§ Action item A: In the passage about Raducanu's coaching and sponsorships, who manages all of her sponsorship obligations and deals?
§ Action item B: Write a continuation of the passage about Raducanu's coaching and sponsorships, picking up after its final sentence.

§ Text for analysis:
::::

Bates has had a guiding role in Raducanu’s year both as interim coach, but also in his role in the LTA. “If you have people around you that you know, you trust, you’re comfortable and confident with,” he said, “Then all of those things become stable and the norm. I’m hoping that this period of time with Dmitry goes well.”
Throughout the year, Raducanu has become one of the sport’s most sought-after commodities for eager sponsors. All of her sponsorship obligations and deals — which include Porsche, Tiffany & Co, Dior, Evian, British Airways, HSBC and Vodafone — are managed by her team at IMG with Max Eisenbud, who worked with Maria Sharapova and Li Na (whose photo Raducanu has as the lock screen on her phone).
At the start of the year they circled 18 potential days when she could fulfill those obligations, but she’s yet to hit that quota. She’s opted to keep media to a minimum as well.

::::

§ Study material:
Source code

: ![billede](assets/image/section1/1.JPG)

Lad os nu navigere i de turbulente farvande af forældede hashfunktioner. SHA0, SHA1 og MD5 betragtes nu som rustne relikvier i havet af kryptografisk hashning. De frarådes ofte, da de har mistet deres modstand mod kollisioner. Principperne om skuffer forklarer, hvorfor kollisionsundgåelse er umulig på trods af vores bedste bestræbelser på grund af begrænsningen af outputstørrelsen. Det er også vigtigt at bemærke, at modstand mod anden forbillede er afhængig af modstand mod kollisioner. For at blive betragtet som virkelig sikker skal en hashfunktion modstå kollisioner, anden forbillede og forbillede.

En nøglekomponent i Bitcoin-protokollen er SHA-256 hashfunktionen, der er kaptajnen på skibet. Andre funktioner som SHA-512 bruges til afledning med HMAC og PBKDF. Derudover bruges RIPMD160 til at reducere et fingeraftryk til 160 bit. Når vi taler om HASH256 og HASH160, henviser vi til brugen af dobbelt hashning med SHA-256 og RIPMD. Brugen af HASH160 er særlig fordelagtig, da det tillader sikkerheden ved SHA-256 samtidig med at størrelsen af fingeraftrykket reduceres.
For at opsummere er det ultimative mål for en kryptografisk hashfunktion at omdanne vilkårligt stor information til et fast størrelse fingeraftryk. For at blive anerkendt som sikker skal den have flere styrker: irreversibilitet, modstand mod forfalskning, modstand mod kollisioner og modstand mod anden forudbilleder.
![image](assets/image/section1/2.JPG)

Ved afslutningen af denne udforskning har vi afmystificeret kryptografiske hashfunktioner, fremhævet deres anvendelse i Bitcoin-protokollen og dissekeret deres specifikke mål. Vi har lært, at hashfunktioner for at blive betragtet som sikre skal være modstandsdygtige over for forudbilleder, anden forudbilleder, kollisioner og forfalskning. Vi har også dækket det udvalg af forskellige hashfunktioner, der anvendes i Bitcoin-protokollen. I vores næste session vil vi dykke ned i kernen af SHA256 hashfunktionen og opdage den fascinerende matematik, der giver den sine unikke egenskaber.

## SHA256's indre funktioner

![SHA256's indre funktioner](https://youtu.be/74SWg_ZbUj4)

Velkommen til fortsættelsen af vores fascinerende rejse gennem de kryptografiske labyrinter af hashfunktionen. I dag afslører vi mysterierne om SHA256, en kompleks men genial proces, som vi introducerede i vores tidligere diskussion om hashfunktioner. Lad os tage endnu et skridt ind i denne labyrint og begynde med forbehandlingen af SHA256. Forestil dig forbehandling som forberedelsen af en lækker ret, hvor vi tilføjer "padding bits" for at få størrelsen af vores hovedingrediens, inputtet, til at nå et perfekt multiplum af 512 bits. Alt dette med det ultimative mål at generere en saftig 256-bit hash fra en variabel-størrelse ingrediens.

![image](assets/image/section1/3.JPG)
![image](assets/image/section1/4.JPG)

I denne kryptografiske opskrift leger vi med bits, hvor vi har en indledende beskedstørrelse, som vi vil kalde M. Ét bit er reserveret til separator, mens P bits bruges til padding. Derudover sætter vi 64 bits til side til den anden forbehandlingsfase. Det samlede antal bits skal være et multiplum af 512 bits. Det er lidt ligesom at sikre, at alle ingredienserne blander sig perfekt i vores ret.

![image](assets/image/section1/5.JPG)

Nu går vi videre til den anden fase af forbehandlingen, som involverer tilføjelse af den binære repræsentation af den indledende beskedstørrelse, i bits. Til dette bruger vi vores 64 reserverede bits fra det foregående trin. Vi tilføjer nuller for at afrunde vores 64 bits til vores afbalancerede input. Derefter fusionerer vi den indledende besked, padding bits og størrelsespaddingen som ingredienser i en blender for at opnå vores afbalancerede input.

::::

§ Response A: Her team at IMG, with Max Eisenbud.

§ Response B:
Bates got insight into what Raducanu’s life is firsthand after her round of 16 exit in the Madrid Open. “That was the day Manchester City were playing Real Madrid in the semifinals of the Champions League,” Bates said. “There’s us walking through Madrid, doing the touristy things … and she is being stopped every couple of minutes by a Man City fan asking for a picture or whatever. She’s that famous that she transcends tennis. So she’s had to learn to live with that.”
“I actually feel like I’m heading in a good direction again,” Raducanu said in Ohio. “I think that it is relieving, because I feel like I’m swinging with the same sort of freedom as I probably had, like, more like last year. And I did really enjoy this week, like if I made an error, it was almost like a positive thing, like, good, you are kind of going for it. It paid off a lot more than it didn’t.”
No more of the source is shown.